Hausfeld for the challenge
Anthony Maton, Vice Chair and London Managing Partner at Hausfeld recently shared his views on the UK collectives market with Disputed.io.
What are your thoughts on Merrick and the future of the collective regime?
Clearly, post-Merricks the CAT collective regime is ready to take off. There is now clarity around the threshold to creating a group. In basic terms, a firm can sign up a class representative and file for an application. This - and notwithstanding Brexit - has put London London back at the centre of competition claims.
But will a lower threshold lead to more vexatious claims?
Absolutely not. This is a good development for the sector and particularly consumers. Remember, a lot of due diligence takes place before any law firm can take on these types of claims. It's not something that is done on a whim. No party wants to press ahead with a vexatious claim. Litigiation funders are often putting a lot of capital at risk and will only received their reward once the claimants have been paid so, understandably, they only want to back meritorious claims.
What impact does this have for corporations?
There may be corporate concerns but if a business abides by the law, they have nothing to fear. Companies which breach the law need to be held to account and paying compensation is one way of doing so. The fines from regulators may look large, but they are always smaller than what corporates have gained from the bad behaviour, and these fines do not compensate those who have effectively lost out. If the fines are less than what they made as a result of bad behaviour, there is no deterrent to stop.
The other large case on everyone's lips is Lloyd v Google LLC. Whilst we wait on judgment, what is your take?
The hearing in the Supreme Court was difficult to read. I think it's likely to find that a 19.6 claim is valid. Without it, it will be difficult for an individual consumer who has suffered from data misuse to make a claim.
Will this lead to a flood of data protection claims?
It's hard to say. Similar cases that are progressing have focussed on deliberate data misuse rather than where corporates have taken steps to prevent misuse. Where the latter happens, it will be harder to bring cases - especially those that are funded - as the level of compensation will be hard for funders to secure approval to finance such claims. There is also a question of the ethical issue - where a business has implemented all steps necessary and yet is still targeted, should they face the same punishment as those corporates who proactively take part in illegal behaviour?
If there is an increase in group actions generally, do you think the UK legal sector is prepared for this?
Group actions bring challenges and without the useful and efficient use of technology, you lose lots of lawyer time which ultimately impacts the reward for the claimants.
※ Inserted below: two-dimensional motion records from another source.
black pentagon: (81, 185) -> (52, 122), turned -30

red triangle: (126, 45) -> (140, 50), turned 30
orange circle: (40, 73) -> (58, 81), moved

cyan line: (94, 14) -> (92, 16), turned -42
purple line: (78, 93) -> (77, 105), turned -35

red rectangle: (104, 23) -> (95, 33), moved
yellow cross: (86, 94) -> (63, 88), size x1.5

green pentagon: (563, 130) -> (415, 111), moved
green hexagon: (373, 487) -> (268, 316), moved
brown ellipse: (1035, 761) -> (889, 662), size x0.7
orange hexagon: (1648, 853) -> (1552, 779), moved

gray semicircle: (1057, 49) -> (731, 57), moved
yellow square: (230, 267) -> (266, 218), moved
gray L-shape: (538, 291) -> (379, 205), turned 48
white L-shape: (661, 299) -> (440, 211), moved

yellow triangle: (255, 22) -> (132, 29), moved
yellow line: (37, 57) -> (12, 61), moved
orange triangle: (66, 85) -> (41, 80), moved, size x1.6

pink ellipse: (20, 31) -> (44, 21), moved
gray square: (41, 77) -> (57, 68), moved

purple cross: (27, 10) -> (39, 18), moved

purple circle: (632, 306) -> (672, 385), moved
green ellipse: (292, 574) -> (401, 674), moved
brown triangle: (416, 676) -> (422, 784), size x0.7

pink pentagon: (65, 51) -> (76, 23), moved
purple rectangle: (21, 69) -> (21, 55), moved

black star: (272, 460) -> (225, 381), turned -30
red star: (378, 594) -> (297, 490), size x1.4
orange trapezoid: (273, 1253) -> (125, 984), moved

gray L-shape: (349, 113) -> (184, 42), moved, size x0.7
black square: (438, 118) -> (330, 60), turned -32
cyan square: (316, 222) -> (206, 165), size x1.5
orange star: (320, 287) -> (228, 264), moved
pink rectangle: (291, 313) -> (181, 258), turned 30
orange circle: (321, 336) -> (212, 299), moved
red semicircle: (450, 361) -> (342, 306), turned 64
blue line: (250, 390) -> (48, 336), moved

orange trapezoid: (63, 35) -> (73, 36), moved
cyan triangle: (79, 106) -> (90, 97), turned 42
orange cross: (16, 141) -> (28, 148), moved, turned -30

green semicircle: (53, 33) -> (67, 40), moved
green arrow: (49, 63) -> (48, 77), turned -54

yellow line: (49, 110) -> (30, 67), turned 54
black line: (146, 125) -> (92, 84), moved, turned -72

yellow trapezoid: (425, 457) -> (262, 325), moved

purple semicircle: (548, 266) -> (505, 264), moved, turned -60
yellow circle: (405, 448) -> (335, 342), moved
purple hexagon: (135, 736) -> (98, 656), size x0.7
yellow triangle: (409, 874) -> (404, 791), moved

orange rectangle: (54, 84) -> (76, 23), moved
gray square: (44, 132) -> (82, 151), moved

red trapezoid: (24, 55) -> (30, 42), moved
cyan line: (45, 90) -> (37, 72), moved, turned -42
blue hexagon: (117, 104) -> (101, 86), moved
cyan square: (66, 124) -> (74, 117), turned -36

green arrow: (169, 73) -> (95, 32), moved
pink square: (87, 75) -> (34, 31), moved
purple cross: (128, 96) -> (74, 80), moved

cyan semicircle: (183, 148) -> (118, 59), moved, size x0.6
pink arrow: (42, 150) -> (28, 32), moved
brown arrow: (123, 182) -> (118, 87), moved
The consumer journey should be easier, and the consumer reward should be greater. This should in turn encourage lawyers to take more risk i.e., working on a contingency basis rather than billable hours. This will ultimately benefit everyone, as lawyers don’t spend time on administrative, repetitive tasks and claimants receive a larger reward.
Should London and the litigation sector here be concerned about competition from Europe?
Competition is healthy, and whilst London may not be the same post-Brexit, it is still a leading litigation hub with a sophisticated legal market and Bench. However, we have always thought that our proposition for our clients should not be limited by geography. You liaise with our clients and find the best solution for them – whether we litigate in Europe, Brazil or Korea. As such, we welcome the developments of collective actions across the world.
What are your future plans for Hausfeld as a firm?
Competition litigation is still at the core of what we do and is very successful for us. However, it's important to develop the firm as a whole and it's important to expand our portfolio in areas that are complementary. Our commercial litigation team has grown over the last few years which was a natural extension for us when we work with so many corporate businesses already. We have also carved a reputation into climate change litigation, as part of developing our environmental practice.
Sounds like a bright future for group actions in the UK and that Hausfeld is one of those firms primed to take advantage of this growing market.